South Africa to commercialise electric car
Initiatives are underway to commercialise a domestically developed electric car. The Minister of Transport, Mr Sibusiso Ndebele, made the announcement while addressing a G8 Ministerial Conference on Global Environment and Energy in Transport in Rome. This is part of South Africa's plan to move towards a low-carbon economy across all modes of transport.
University offers anti-corruption course as government puts spotlight on corruption
The University of Stellenbosch has created a centre for anti-corruption education and research. Public servants will be taught work ethics as a step to achieve effective governance.

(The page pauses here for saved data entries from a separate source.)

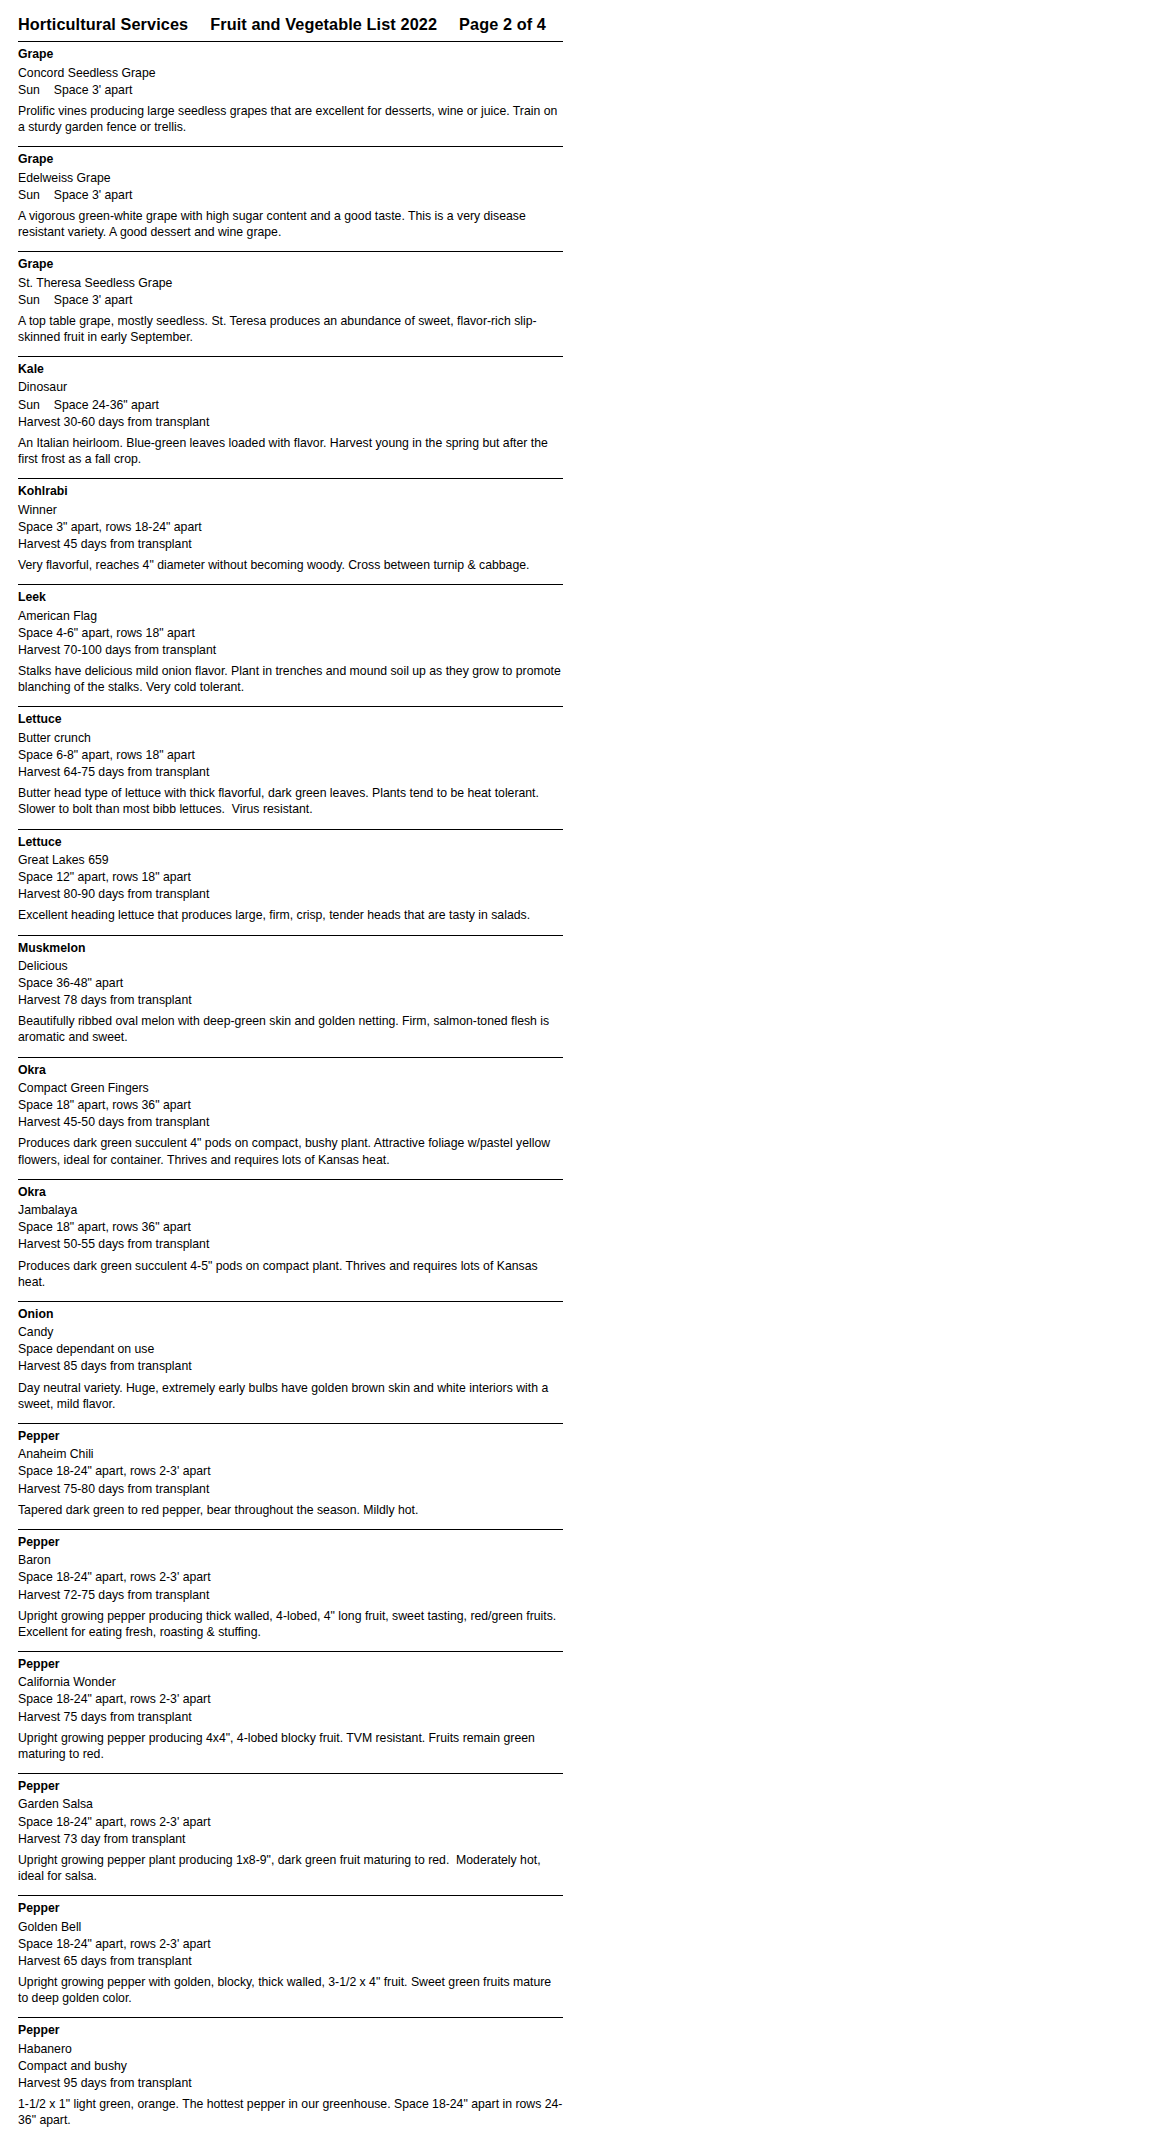Horticultural Services Fruit and Vegetable List 2022 Page 2 of 4
Grape
Concord Seedless Grape
Sun Space 3' apart
Prolific vines producing large seedless grapes that are excellent for desserts, wine or juice. Train on a sturdy garden fence or trellis.
Grape
Edelweiss Grape
Sun Space 3' apart
A vigorous green-white grape with high sugar content and a good taste. This is a very disease resistant variety. A good dessert and wine grape.
Grape
St. Theresa Seedless Grape
Sun Space 3' apart
A top table grape, mostly seedless. St. Teresa produces an abundance of sweet, flavor-rich slip-skinned fruit in early September.
Kale
Dinosaur
Sun Space 24-36" apart
Harvest 30-60 days from transplant
An Italian heirloom. Blue-green leaves loaded with flavor. Harvest young in the spring but after the first frost as a fall crop.
Kohlrabi
Winner
Space 3" apart, rows 18-24" apart
Harvest 45 days from transplant
Very flavorful, reaches 4" diameter without becoming woody. Cross between turnip & cabbage.
Leek
American Flag
Space 4-6" apart, rows 18" apart
Harvest 70-100 days from transplant
Stalks have delicious mild onion flavor. Plant in trenches and mound soil up as they grow to promote blanching of the stalks. Very cold tolerant.
Lettuce
Butter crunch
Space 6-8" apart, rows 18" apart
Harvest 64-75 days from transplant
Butter head type of lettuce with thick flavorful, dark green leaves. Plants tend to be heat tolerant. Slower to bolt than most bibb lettuces. Virus resistant.
Lettuce
Great Lakes 659
Space 12" apart, rows 18" apart
Harvest 80-90 days from transplant
Excellent heading lettuce that produces large, firm, crisp, tender heads that are tasty in salads.
Muskmelon
Delicious
Space 36-48" apart
Harvest 78 days from transplant
Beautifully ribbed oval melon with deep-green skin and golden netting. Firm, salmon-toned flesh is aromatic and sweet.
Okra
Compact Green Fingers
Space 18" apart, rows 36" apart
Harvest 45-50 days from transplant
Produces dark green succulent 4" pods on compact, bushy plant. Attractive foliage w/pastel yellow flowers, ideal for container. Thrives and requires lots of Kansas heat.
Okra
Jambalaya
Space 18" apart, rows 36" apart
Harvest 50-55 days from transplant
Produces dark green succulent 4-5" pods on compact plant. Thrives and requires lots of Kansas heat.
Onion
Candy
Space dependant on use
Harvest 85 days from transplant
Day neutral variety. Huge, extremely early bulbs have golden brown skin and white interiors with a sweet, mild flavor.
Pepper
Anaheim Chili
Space 18-24" apart, rows 2-3' apart
Harvest 75-80 days from transplant
Tapered dark green to red pepper, bear throughout the season. Mildly hot.
Pepper
Baron
Space 18-24" apart, rows 2-3' apart
Harvest 72-75 days from transplant
Upright growing pepper producing thick walled, 4-lobed, 4" long fruit, sweet tasting, red/green fruits. Excellent for eating fresh, roasting & stuffing.
Pepper
California Wonder
Space 18-24" apart, rows 2-3' apart
Harvest 75 days from transplant
Upright growing pepper producing 4x4", 4-lobed blocky fruit. TVM resistant. Fruits remain green maturing to red.
Pepper
Garden Salsa
Space 18-24" apart, rows 2-3' apart
Harvest 73 day from transplant
Upright growing pepper plant producing 1x8-9", dark green fruit maturing to red. Moderately hot, ideal for salsa.
Pepper
Golden Bell
Space 18-24" apart, rows 2-3' apart
Harvest 65 days from transplant
Upright growing pepper with golden, blocky, thick walled, 3-1/2 x 4" fruit. Sweet green fruits mature to deep golden color.
Pepper
Habanero
Compact and bushy
Harvest 95 days from transplant
1-1/2 x 1" light green, orange. The hottest pepper in our greenhouse. Space 18-24" apart in rows 24-36" apart.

Anti-corruption hotline gets thumbs up
President Jacob Zuma recently announced that since the establishment of the National Anti-Corruption Hotline in 2009 and due to the successful investigation of cases, 235 officials have been found guilty of misconduct, 35 officials were suspended, 120 officials were given final written warnings and 80 officials are being dismissed. Some R100 million was recovered from perpetrators guilty of fraud.
Johannesburg to host international sporting conference
The World Anti-Doping Agency announced that its Foundation Board had selected the City of Johannesburg as the host city for the fourth World Conference on Doping in Sport in 2013.
Over a million have used Gautrain
In the first five months of its existence, 1,2 million people stepped on board the high-speed Gautrain. Of those, about 50% were airport commuters, travelling to OR Tambo International Airport at speeds of up to 160 kilometers an hour.
Quicker student loans on the cards
For the first time since qualification verification became available in South Africa, university students will be able to instantly verify the fact that they have registered. According to the Qualifications Verification Services, student loans can be granted much quicker so that individuals can pay for tuition and buy books sooner than before.